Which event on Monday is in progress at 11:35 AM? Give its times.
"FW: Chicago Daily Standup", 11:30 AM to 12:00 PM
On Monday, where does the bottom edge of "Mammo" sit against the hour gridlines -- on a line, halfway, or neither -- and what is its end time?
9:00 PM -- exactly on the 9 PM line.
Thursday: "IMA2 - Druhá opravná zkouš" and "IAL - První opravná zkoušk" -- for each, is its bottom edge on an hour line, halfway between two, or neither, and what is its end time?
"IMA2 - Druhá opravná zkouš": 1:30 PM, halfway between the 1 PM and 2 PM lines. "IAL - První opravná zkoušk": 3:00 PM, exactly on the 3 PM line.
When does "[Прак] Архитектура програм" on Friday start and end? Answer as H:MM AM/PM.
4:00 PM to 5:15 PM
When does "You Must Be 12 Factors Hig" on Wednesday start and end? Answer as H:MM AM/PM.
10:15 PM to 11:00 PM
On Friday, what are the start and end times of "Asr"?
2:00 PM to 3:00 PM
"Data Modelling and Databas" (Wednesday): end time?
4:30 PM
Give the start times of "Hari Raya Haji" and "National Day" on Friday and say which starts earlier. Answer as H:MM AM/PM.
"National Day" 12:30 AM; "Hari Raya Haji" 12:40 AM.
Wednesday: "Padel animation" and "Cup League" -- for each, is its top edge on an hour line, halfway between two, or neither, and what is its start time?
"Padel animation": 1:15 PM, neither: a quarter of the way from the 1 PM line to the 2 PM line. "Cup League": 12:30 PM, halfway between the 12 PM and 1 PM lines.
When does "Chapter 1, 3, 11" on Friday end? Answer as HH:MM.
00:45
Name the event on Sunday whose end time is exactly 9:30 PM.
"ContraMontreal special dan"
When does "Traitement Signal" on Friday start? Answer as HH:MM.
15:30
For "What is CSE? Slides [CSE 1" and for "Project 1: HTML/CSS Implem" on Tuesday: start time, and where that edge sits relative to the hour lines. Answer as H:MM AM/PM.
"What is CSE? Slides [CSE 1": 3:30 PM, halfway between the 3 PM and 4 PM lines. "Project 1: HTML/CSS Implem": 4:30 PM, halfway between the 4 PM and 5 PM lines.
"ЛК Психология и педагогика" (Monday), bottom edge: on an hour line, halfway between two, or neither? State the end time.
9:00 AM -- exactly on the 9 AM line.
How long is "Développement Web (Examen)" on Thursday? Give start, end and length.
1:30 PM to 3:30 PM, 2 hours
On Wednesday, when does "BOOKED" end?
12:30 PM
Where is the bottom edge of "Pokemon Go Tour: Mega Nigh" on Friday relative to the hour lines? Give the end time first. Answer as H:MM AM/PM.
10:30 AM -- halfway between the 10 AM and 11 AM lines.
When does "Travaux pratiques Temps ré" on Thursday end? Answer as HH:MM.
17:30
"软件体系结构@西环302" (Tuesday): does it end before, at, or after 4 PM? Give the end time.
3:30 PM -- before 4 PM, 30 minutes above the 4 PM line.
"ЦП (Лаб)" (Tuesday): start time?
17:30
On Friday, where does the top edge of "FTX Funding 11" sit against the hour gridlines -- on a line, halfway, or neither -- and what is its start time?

────────────────────

**Required work**
Present every record above as a numbered list, leaving out any blank lines.

**Response for this exercise**
1. Which event on Monday is in progress at 11:35 AM? Give its times.
2. "FW: Chicago Daily Standup", 11:30 AM to 12:00 PM
3. On Monday, where does the bottom edge of "Mammo" sit against the hour gridlines -- on a line, halfway, or neither -- and what is its end time?
4. 9:00 PM -- exactly on the 9 PM line.
5. Thursday: "IMA2 - Druhá opravná zkouš" and "IAL - První opravná zkoušk" -- for each, is its bottom edge on an hour line, halfway between two, or neither, and what is its end time?
6. "IMA2 - Druhá opravná zkouš": 1:30 PM, halfway between the 1 PM and 2 PM lines. "IAL - První opravná zkoušk": 3:00 PM, exactly on the 3 PM line.
7. When does "[Прак] Архитектура програм" on Friday start and end? Answer as H:MM AM/PM.
8. 4:00 PM to 5:15 PM
9. When does "You Must Be 12 Factors Hig" on Wednesday start and end? Answer as H:MM AM/PM.
10. 10:15 PM to 11:00 PM
11. On Friday, what are the start and end times of "Asr"?
12. 2:00 PM to 3:00 PM
13. "Data Modelling and Databas" (Wednesday): end time?
14. 4:30 PM
15. Give the start times of "Hari Raya Haji" and "National Day" on Friday and say which starts earlier. Answer as H:MM AM/PM.
16. "National Day" 12:30 AM; "Hari Raya Haji" 12:40 AM.
17. Wednesday: "Padel animation" and "Cup League" -- for each, is its top edge on an hour line, halfway between two, or neither, and what is its start time?
18. "Padel animation": 1:15 PM, neither: a quarter of the way from the 1 PM line to the 2 PM line. "Cup League": 12:30 PM, halfway between the 12 PM and 1 PM lines.
19. When does "Chapter 1, 3, 11" on Friday end? Answer as HH:MM.
20. 00:45
21. Name the event on Sunday whose end time is exactly 9:30 PM.
22. "ContraMontreal special dan"
23. When does "Traitement Signal" on Friday start? Answer as HH:MM.
24. 15:30
25. For "What is CSE? Slides [CSE 1" and for "Project 1: HTML/CSS Implem" on Tuesday: start time, and where that edge sits relative to the hour lines. Answer as H:MM AM/PM.
26. "What is CSE? Slides [CSE 1": 3:30 PM, halfway between the 3 PM and 4 PM lines. "Project 1: HTML/CSS Implem": 4:30 PM, halfway between the 4 PM and 5 PM lines.
27. "ЛК Психология и педагогика" (Monday), bottom edge: on an hour line, halfway between two, or neither? State the end time.
28. 9:00 AM -- exactly on the 9 AM line.
29. How long is "Développement Web (Examen)" on Thursday? Give start, end and length.
30. 1:30 PM to 3:30 PM, 2 hours
31. On Wednesday, when does "BOOKED" end?
32. 12:30 PM
33. Where is the bottom edge of "Pokemon Go Tour: Mega Nigh" on Friday relative to the hour lines? Give the end time first. Answer as H:MM AM/PM.
34. 10:30 AM -- halfway between the 10 AM and 11 AM lines.
35. When does "Travaux pratiques Temps ré" on Thursday end? Answer as HH:MM.
36. 17:30
37. "软件体系结构@西环302" (Tuesday): does it end before, at, or after 4 PM? Give the end time.
38. 3:30 PM -- before 4 PM, 30 minutes above the 4 PM line.
39. "ЦП (Лаб)" (Tuesday): start time?
40. 17:30
41. On Friday, where does the top edge of "FTX Funding 11" sit against the hour gridlines -- on a line, halfway, or neither -- and what is its start time?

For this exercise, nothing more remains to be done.